■ **Exercise goal**:
Beginning with the line that holds "14: (941, 200, 1.85)" in the data below, give again every line through the one that holds "31: (925, 215, 1.85)", exactly as written.

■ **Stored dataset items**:
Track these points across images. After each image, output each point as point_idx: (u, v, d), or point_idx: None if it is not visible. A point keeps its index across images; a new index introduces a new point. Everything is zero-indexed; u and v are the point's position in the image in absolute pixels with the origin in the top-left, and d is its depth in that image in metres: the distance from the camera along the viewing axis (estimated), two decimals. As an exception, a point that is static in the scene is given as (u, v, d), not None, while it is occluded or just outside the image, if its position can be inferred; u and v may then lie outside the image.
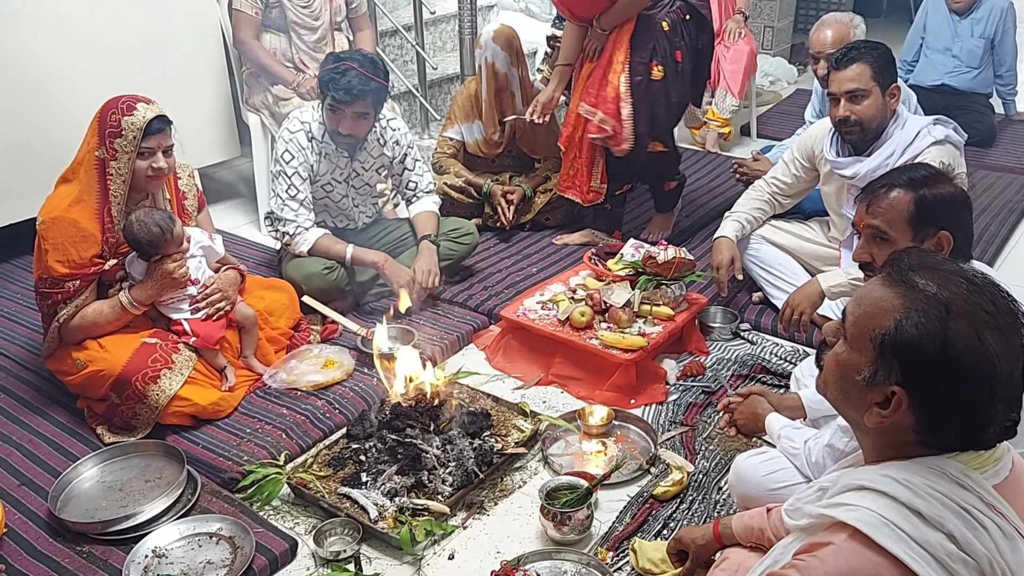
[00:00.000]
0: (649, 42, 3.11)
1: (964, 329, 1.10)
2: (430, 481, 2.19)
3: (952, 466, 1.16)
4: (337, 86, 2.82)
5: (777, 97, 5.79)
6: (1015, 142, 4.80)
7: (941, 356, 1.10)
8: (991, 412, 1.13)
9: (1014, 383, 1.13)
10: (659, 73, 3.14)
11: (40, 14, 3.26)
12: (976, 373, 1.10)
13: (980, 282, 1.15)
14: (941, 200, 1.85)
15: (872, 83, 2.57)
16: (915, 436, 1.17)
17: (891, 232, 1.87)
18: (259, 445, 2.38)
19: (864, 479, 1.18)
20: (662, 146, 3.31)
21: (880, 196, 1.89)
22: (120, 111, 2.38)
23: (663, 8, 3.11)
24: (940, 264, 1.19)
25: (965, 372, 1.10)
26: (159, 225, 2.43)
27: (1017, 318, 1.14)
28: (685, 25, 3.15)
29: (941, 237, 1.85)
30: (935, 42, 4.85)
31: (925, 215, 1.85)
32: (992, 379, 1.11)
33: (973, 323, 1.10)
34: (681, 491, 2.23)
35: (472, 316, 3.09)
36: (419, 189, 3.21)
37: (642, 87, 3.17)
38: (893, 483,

* * *

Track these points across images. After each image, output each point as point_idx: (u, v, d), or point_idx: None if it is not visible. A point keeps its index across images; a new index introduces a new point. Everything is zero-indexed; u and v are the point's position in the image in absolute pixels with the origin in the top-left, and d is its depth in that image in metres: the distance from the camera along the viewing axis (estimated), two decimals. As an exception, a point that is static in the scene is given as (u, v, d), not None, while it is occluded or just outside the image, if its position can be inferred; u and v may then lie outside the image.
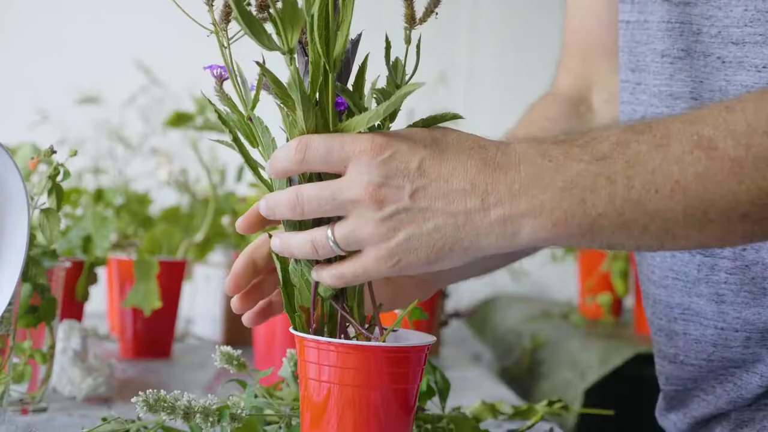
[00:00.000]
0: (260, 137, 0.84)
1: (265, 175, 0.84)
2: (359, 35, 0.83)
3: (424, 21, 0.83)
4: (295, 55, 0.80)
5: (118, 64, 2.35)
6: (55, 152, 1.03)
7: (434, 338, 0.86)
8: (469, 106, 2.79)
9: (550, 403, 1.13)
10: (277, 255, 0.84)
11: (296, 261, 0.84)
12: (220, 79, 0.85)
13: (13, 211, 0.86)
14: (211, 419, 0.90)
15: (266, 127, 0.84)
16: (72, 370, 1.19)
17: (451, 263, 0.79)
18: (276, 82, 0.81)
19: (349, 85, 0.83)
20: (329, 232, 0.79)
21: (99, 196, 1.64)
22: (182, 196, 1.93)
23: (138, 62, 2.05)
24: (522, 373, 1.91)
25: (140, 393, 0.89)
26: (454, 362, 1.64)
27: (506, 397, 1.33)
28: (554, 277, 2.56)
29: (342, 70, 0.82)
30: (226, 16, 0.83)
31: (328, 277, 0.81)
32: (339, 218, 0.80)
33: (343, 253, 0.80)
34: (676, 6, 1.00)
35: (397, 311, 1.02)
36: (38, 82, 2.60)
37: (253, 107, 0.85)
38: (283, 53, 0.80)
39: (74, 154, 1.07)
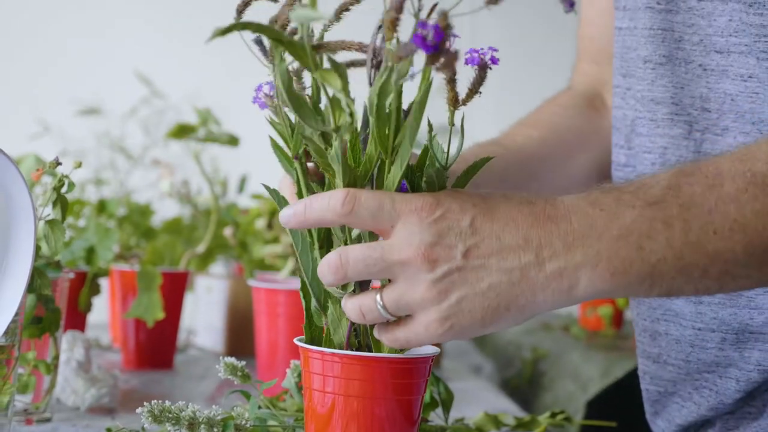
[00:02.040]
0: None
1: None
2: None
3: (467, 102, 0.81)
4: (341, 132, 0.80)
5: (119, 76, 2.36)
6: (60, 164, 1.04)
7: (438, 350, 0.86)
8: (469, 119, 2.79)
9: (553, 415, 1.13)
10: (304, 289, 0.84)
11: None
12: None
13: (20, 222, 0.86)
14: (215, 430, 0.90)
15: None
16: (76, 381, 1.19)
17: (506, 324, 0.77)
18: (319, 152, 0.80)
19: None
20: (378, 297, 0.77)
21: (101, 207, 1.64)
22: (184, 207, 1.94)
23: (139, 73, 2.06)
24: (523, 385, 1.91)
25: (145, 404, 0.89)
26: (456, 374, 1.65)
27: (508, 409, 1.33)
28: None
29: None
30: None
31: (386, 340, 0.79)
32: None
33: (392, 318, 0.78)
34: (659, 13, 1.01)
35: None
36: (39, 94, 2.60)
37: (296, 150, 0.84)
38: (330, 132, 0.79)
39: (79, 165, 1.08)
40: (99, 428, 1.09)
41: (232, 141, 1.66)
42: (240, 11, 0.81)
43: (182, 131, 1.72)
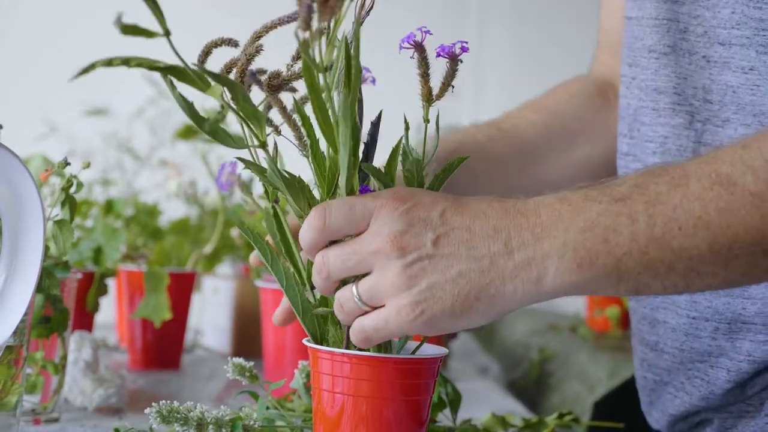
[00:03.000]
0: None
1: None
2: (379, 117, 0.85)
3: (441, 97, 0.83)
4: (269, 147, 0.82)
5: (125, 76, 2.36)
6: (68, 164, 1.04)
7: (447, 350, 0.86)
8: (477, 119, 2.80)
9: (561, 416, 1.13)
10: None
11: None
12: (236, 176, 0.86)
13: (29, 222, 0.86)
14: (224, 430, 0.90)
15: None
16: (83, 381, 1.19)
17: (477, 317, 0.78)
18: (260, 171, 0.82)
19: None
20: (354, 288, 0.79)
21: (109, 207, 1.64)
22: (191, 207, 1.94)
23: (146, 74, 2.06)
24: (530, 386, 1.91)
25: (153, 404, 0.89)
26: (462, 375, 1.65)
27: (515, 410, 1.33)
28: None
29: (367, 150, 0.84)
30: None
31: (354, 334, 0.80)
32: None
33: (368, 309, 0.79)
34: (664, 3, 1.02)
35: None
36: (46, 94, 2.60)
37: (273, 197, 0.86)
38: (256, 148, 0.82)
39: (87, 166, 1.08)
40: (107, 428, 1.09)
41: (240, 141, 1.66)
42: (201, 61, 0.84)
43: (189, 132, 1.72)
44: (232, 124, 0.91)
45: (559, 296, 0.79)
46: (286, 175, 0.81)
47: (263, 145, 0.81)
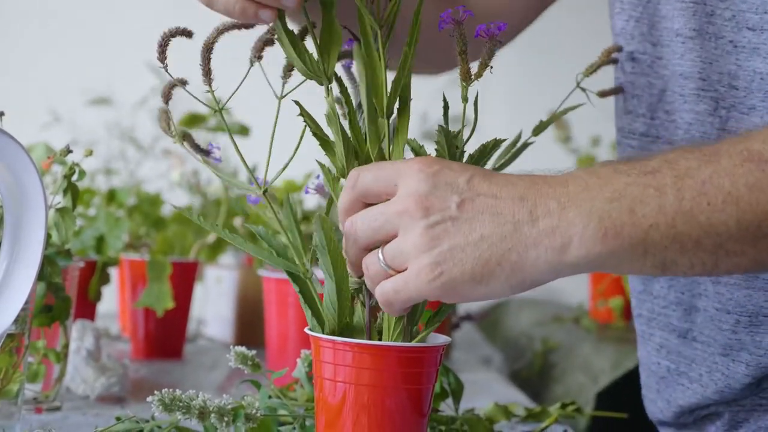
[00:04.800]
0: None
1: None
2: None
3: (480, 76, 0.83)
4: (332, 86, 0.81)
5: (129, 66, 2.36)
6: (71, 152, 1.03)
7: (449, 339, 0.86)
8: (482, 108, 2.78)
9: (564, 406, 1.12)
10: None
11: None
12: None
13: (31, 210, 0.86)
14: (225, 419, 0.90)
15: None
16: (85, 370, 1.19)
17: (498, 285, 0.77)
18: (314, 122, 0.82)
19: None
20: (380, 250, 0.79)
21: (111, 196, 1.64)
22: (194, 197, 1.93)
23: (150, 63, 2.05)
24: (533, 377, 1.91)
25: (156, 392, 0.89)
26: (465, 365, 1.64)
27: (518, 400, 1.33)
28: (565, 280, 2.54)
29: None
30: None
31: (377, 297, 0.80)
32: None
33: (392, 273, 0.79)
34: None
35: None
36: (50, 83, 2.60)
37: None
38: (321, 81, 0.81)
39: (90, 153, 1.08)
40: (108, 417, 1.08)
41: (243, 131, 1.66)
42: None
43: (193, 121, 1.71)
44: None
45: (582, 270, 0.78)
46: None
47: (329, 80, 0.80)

■ **Task answer**:
14: (941, 200, 1.85)
15: (872, 83, 2.57)
16: (915, 436, 1.17)
17: (891, 232, 1.87)
18: (259, 445, 2.38)
19: (864, 479, 1.18)
20: (662, 146, 3.31)
21: (880, 196, 1.89)
22: (120, 111, 2.38)
23: (663, 8, 3.11)
24: (940, 264, 1.19)
25: (965, 372, 1.10)
26: (159, 225, 2.43)
27: (1017, 318, 1.14)
28: (685, 25, 3.15)
29: (941, 237, 1.85)
30: (935, 42, 4.85)
31: (925, 215, 1.85)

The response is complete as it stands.